§ **WHAT YOU SHOULD DO**:
Please copy the entries below exactly as they appear, leaving out the pictures.

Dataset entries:

============================================================

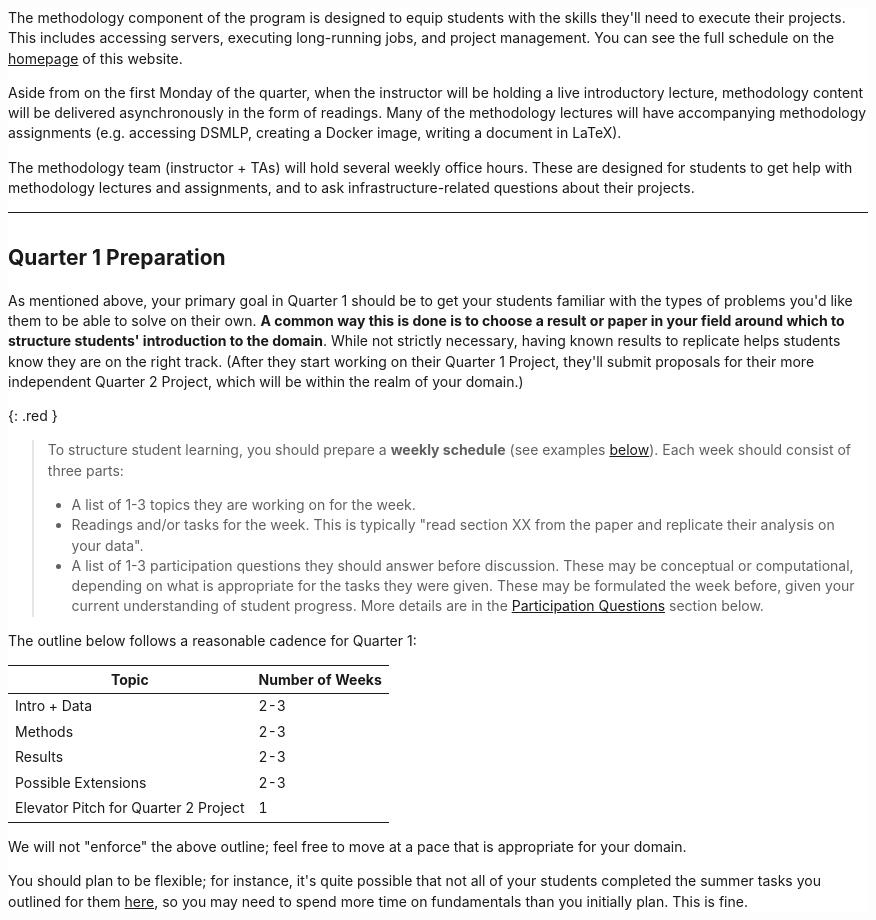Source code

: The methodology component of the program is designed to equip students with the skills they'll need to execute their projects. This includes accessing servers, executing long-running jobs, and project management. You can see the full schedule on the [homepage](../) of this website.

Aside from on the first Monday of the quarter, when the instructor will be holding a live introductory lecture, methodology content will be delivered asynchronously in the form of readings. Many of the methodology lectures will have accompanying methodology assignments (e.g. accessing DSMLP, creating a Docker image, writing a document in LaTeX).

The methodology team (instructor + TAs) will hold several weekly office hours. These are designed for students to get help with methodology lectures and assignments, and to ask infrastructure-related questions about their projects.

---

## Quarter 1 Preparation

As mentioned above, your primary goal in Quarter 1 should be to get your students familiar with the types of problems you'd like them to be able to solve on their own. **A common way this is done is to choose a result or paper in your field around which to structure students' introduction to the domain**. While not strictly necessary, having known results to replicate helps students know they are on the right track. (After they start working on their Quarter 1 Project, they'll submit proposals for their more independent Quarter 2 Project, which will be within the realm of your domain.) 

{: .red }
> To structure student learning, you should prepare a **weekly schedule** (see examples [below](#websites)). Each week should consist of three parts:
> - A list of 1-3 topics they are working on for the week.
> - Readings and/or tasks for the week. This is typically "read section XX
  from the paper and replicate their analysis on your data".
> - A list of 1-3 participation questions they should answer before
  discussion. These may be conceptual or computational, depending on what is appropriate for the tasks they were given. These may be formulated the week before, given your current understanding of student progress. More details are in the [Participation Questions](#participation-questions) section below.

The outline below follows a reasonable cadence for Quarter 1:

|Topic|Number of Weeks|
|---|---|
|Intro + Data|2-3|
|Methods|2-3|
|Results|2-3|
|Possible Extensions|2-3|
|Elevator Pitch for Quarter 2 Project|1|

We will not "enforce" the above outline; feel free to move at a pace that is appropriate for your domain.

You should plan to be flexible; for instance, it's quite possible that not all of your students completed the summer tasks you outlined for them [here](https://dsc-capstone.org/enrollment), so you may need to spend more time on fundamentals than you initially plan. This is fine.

============================================================

§ **SOLUTION**:
Source code

: The methodology component of the program is designed to equip students with the skills they'll need to execute their projects. This includes accessing servers, executing long-running jobs, and project management. You can see the full schedule on the [homepage](../) of this website.

Aside from on the first Monday of the quarter, when the instructor will be holding a live introductory lecture, methodology content will be delivered asynchronously in the form of readings. Many of the methodology lectures will have accompanying methodology assignments (e.g. accessing DSMLP, creating a Docker image, writing a document in LaTeX).

The methodology team (instructor + TAs) will hold several weekly office hours. These are designed for students to get help with methodology lectures and assignments, and to ask infrastructure-related questions about their projects.

---

## Quarter 1 Preparation

As mentioned above, your primary goal in Quarter 1 should be to get your students familiar with the types of problems you'd like them to be able to solve on their own. **A common way this is done is to choose a result or paper in your field around which to structure students' introduction to the domain**. While not strictly necessary, having known results to replicate helps students know they are on the right track. (After they start working on their Quarter 1 Project, they'll submit proposals for their more independent Quarter 2 Project, which will be within the realm of your domain.) 

{: .red }
> To structure student learning, you should prepare a **weekly schedule** (see examples [below](#websites)). Each week should consist of three parts:
> - A list of 1-3 topics they are working on for the week.
> - Readings and/or tasks for the week. This is typically "read section XX
  from the paper and replicate their analysis on your data".
> - A list of 1-3 participation questions they should answer before
  discussion. These may be conceptual or computational, depending on what is appropriate for the tasks they were given. These may be formulated the week before, given your current understanding of student progress. More details are in the [Participation Questions](#participation-questions) section below.

The outline below follows a reasonable cadence for Quarter 1:

|Topic|Number of Weeks|
|---|---|
|Intro + Data|2-3|
|Methods|2-3|
|Results|2-3|
|Possible Extensions|2-3|
|Elevator Pitch for Quarter 2 Project|1|

We will not "enforce" the above outline; feel free to move at a pace that is appropriate for your domain.

You should plan to be flexible; for instance, it's quite possible that not all of your students completed the summer tasks you outlined for them [here](https://dsc-capstone.org/enrollment), so you may need to spend more time on fundamentals than you initially plan. This is fine.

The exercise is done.